Le MR va jouer le jeu de Paul Magnette

"On doit toujours rester ouvert à la discussion, mais pas pour le confédéralisme", explique Sophie Wilmès, Première ministre MR. ©Photo News

Le MR affiche sa volonté d'avancer vers un gouvernement tel que le veut le PS: sans volet confédéraliste mais avec un versant socio-économique solide.

La politique est faite d'amour et de désamour, au gré des alliances, et c'est normal. MR et PS en sont une bonne illustration et viennent encore de faire étalage de cette propension à jouer au couple infernal. Rappelons que ces deux-là sont partenaires pour gouverner la Région wallonne. Mais au niveau fédéral, c'est une autre histoire. 

En début de semaine, libéraux et socialistes se sont encore écharpés. On a eu droit aux grandes tirades et aux mots-chocs. Charles Michel a accusé les socialistes de "nonchalance coupable" et de "lâcheté". Le PS a répondu, Paul Magnette pointant le départ de Charles Michel "en pleine tempête". Ce à quoi le MR a riposté. "Paul Magnette joue la politique de la terre brûlée" a lâché le chef de groupe MR à la Chambre, Benoît Piedboeuf. 

Mais en cette fin de semaine, l'atmosphère a changé. On se montre constructif.

Sans confédéralisme

Jeudi, Paul Magnette, nommé informateur par le Roi, a expliqué sa méthode. Il travaille d'abord le fond des dossiers, en déterminant les défis principaux à relever. De là, il tentera de dégager des convergences.

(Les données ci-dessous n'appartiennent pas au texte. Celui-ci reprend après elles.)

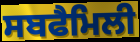
ਸਬਫੈਮਿਲੀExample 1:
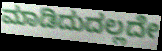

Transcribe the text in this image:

ಮಾಡಿದುದಲ್ಲದೇ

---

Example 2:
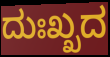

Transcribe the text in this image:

ದುಃಖ್ಖದ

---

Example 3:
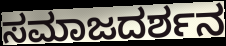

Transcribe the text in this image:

ಸಮಾಜದರ್ಶನ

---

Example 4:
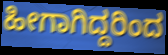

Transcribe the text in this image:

ಹೀಗಾಗಿದ್ದರಿಂದ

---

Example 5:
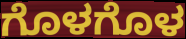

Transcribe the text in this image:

ಗೊಳಗೊಳ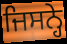
ਜਿਸਨ੍ਹੇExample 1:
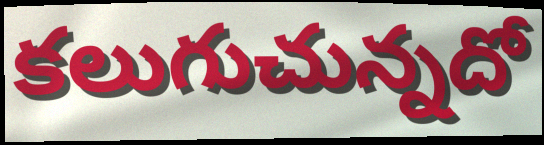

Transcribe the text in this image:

కలుగుచున్నదో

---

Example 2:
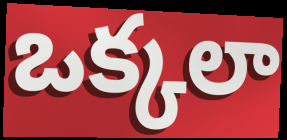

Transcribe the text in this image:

ఒక్కలా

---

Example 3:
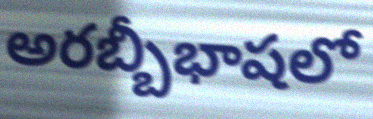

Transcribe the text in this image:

అరబ్బీభాషలో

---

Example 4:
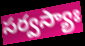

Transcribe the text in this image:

సర్వస్యాః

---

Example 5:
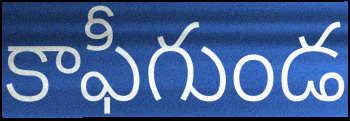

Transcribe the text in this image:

కాఫీగుండ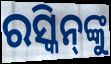
ରସ୍କିନ୍‌ଙ୍କୁ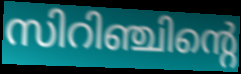
സിറിഞ്ചിന്റെ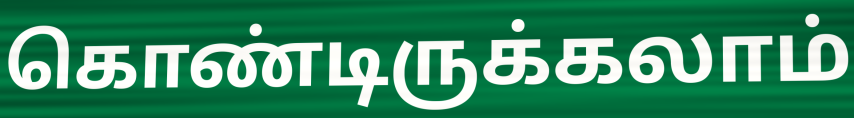
கொண்டிருக்கலாம்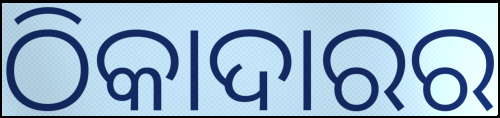
ଠିକାଦାରରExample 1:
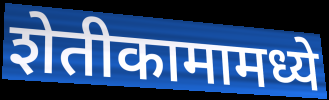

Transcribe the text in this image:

शेतीकामामध्ये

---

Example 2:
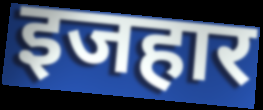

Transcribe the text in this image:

इजहार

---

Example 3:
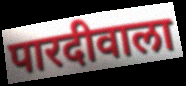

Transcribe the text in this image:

पारदीवाला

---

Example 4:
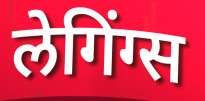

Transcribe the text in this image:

लेगिंग्स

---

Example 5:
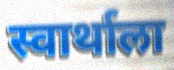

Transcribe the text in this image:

स्वार्थालाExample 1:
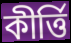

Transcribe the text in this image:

কীর্ত্তি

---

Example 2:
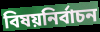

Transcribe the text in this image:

বিষয়নির্বাচন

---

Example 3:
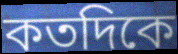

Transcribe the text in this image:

কতদিকে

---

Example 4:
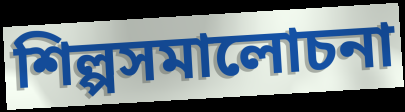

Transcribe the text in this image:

শিল্পসমালোচনা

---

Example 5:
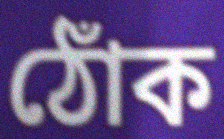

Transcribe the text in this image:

ঠোঁক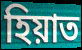
হিয়াত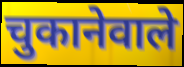
चुकानेवाले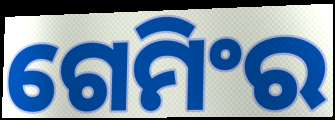
ଗେମିଂର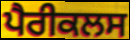
ਪੈਰੀਕਲਸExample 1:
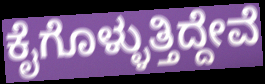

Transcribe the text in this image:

ಕೈಗೊಳ್ಳುತ್ತಿದ್ದೇವೆ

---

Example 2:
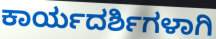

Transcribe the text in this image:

ಕಾರ್ಯದರ್ಶಿಗಳಾಗಿ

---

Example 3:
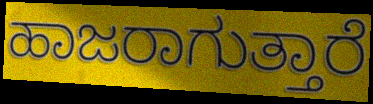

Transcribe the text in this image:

ಹಾಜರಾಗುತ್ತಾರೆ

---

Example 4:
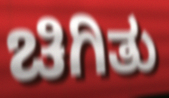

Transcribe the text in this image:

ಚಿಗಿತು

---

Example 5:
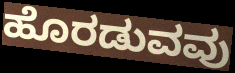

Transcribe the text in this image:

ಹೊರಡುವವು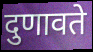
दुणावते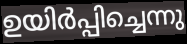
ഉയിർപ്പിച്ചെന്നുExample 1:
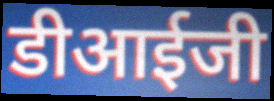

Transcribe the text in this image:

डीआईजी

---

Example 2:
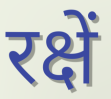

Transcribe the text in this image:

रक्षें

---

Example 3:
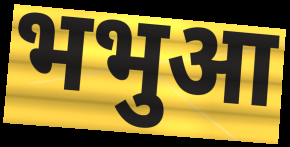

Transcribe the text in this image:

भभुआ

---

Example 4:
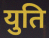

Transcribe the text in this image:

युति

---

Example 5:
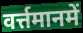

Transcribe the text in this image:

वर्त्तमानमेंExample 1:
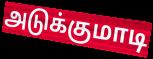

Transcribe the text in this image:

அடுக்குமாடி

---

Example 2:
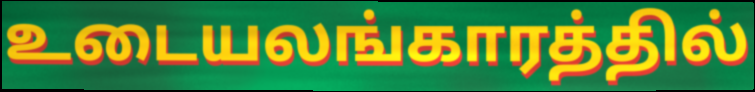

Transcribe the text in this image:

உடையலங்காரத்தில்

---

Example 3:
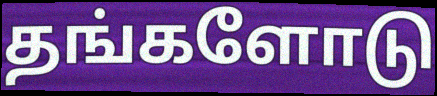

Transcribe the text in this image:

தங்களோடு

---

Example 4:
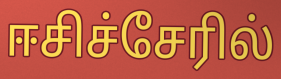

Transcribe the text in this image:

ஈசிச்சேரில்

Et ensuite seulement, il sera question des coalitions possibles.

Apparemment, les libéraux ont plutôt apprécié la démarche et ont décidé de jouer ce jeu-là. Sophie Wilmès l'a fait comprendre au micro de la VRT sur Radio 1. À entendre la Première ministre, le MR est prêt à intégrer un gouvernement portant un "projet positif". Mais ce projet positif devrait principalement viser le plan socio-économique, et pas le confédéralisme, un sujet qui empêche d'aborder les vraies priorités, a-t-elle précisé. "On doit toujours rester ouvert à la discussion, mais pas pour le confédéralisme", a insisté Sophie Wilmès.

Il faut arrêter avec la culture des petites phrases.
Jean-Luc Crucke
Ministre wallon

Jean-Luc Crucke, ministre wallon, a aussi mis en avant la bonne volonté des libéraux: "Nous avons toujours dit que nous étions prêts à travailler avec les partis démocratiques", excluant donc, comme l'a fait aussi Wilmès sur la radio flamande, les extrêmes de droite et de gauche. Le ministre régional du Budget, s'exprimant sur Bel RTL, refuse visiblement d'entrer dans le bac à sable: "Il faut arrêter avec la culture des petites phrases." Et de rappeler l'urgence des chantiers qui attendent: "Je préfère mettre mes mains dans le cambouis et avancer..." Fin de la récré.